Os convencidos da vida só se isolam, por assim dizer, quando atingem uma certa cotação. As expressões “deixou de frequentar” e “passou a frequentar” podem muito bem indicar, na desprevenida conversa quotidiana, subidas ou descidas de cotação ou, mais simplesmente, mudanças de estratégia do convencido da vida. O convencido que se isola não o faz por desgosto da sua pessoa, senão perderia o estatuto e a prática de convencido da vida e correria o risco de se tornar um homem vulgar. Fá-lo para, arteiramente, tomar as suas distâncias. Por isso, quando isolado, o convencido “vai soprando notícias”, “vai fazendo constar”…Maneira de, ausente, estar presente. Não há, nesse estudado isolamento, nenhum Vale de Lobos.
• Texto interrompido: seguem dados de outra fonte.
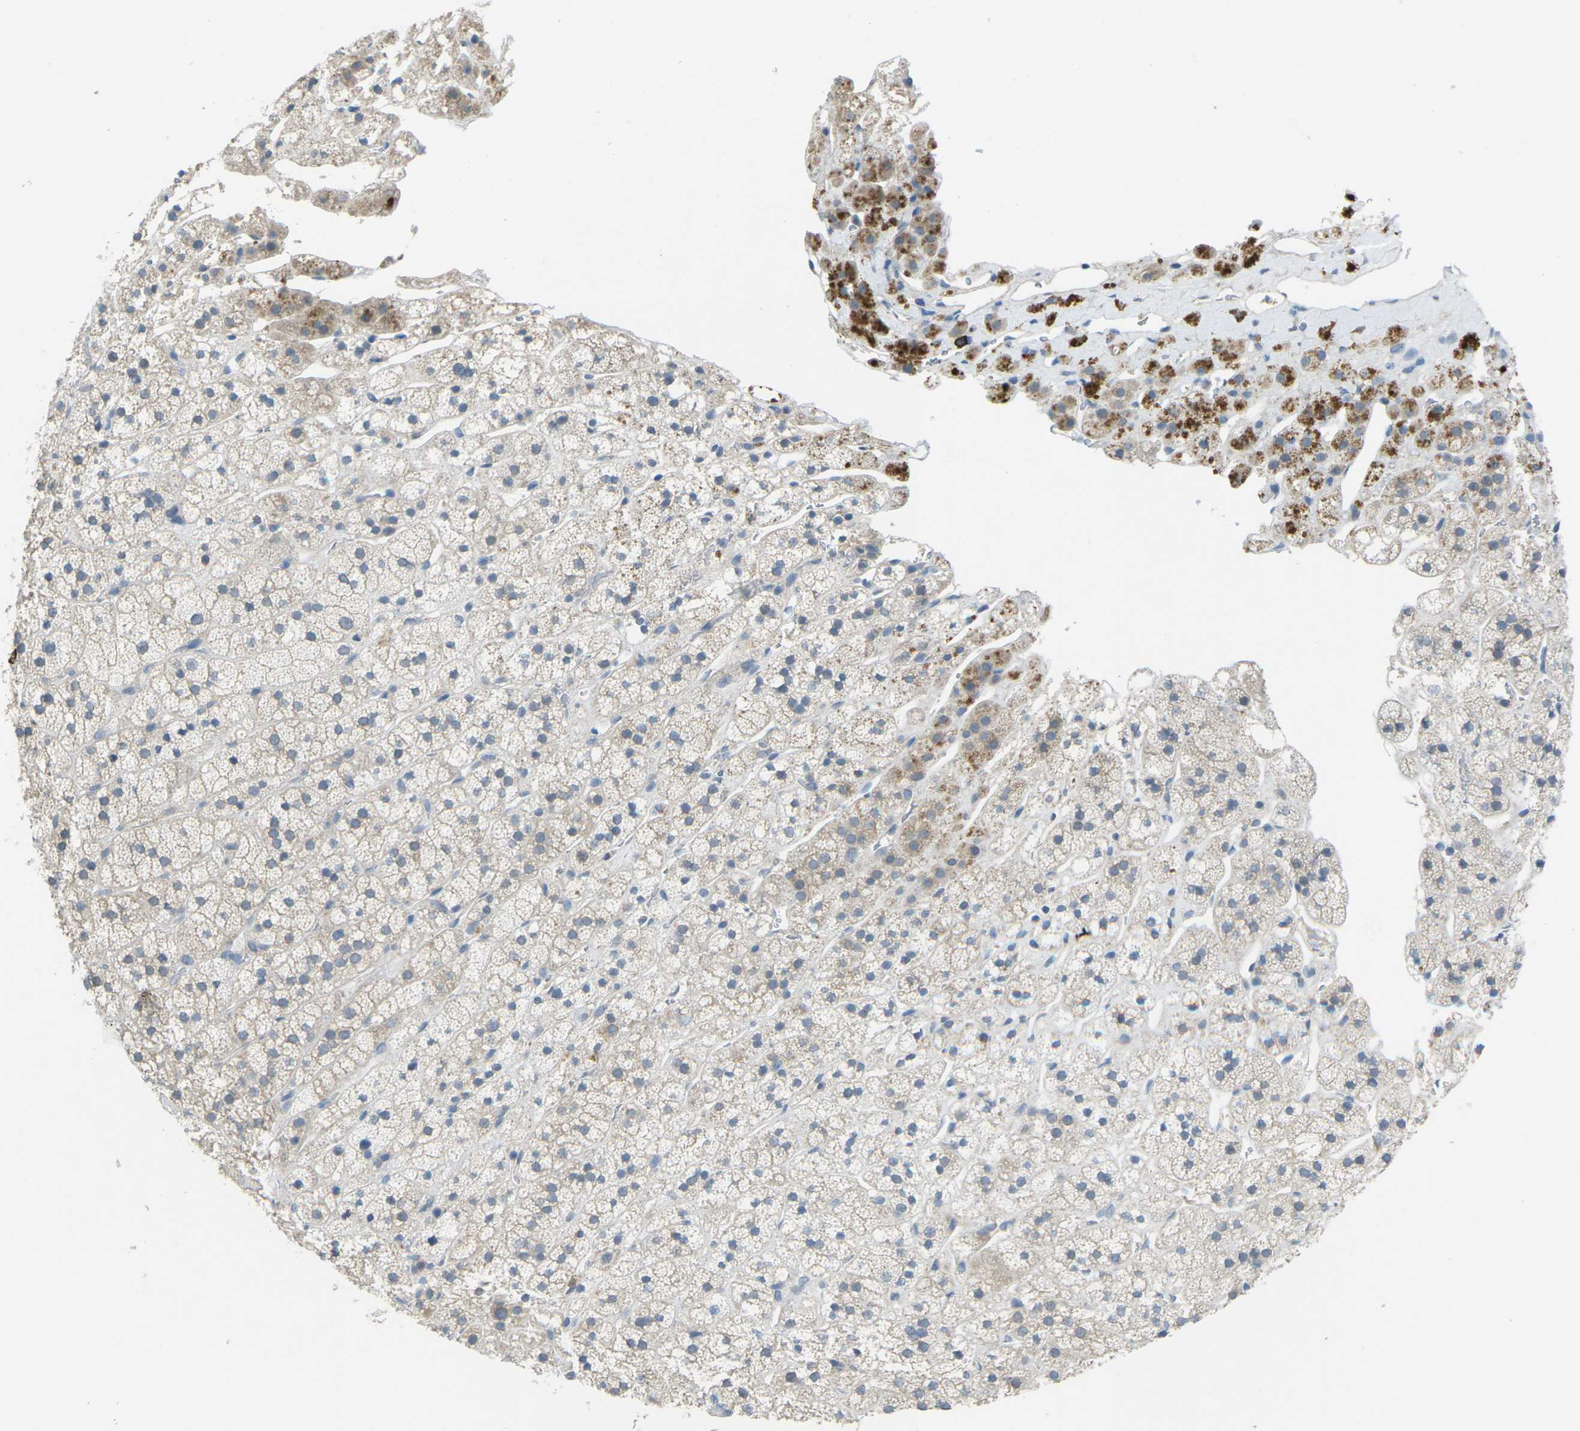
{"staining": {"intensity": "weak", "quantity": "<25%", "location": "cytoplasmic/membranous"}, "tissue": "adrenal gland", "cell_type": "Glandular cells", "image_type": "normal", "snomed": [{"axis": "morphology", "description": "Normal tissue, NOS"}, {"axis": "topography", "description": "Adrenal gland"}], "caption": "High power microscopy image of an immunohistochemistry image of benign adrenal gland, revealing no significant staining in glandular cells.", "gene": "CD19", "patient": {"sex": "male", "age": 56}}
No corre-que-corre, o convencido da vida não é um vaidoso à toa. Ele é o vaidoso que quer extrair da sua vaidade, que nunca é gratuita, todo o rendimento possível. Nos negócios, na política, no jornalismo, nas letras, nas artes. É tão capaz de aceitar uma condecoração como de rejeitá-la. Depende do que, na circunstância, ele julgar que lhe será mais útil. Para quem o sabe observar, para quem tem a pachorra de lhe seguir a trajectória, o convencido da vida farta-se de cometer «gaffes». Não importa: o caminho é em frente e para cima. A pior das «gaffes», além daquelas, apenas formais, que decorrem da sua ignorância de certos sinais ou etiquetas de casta, de classe, e que o inculcam como um arrivista, um «parvenu», a pior das «gaffes» é o convencido da vida julgar-se mais hábil manobrador do que qualquer outro. Daí que não seja tão raro como isso ver um convencido da vida fazer plof e descer, liquidado, para as profundas. Se tiver raça, pôr-se-á, imediatamente, a «refaire surface». Cá chegado, ei-lo a retomar, metamorfoseado ou não, o seu propósito de se convencer da vida - da sua, claro - para de novo ser, com toda a plenitude, o convencido da vida que, afinal... sempre foi.
Alexandre O’Neill, in “Uma Coisa em Forma de Assim”, páginas, 27, 28 e 29.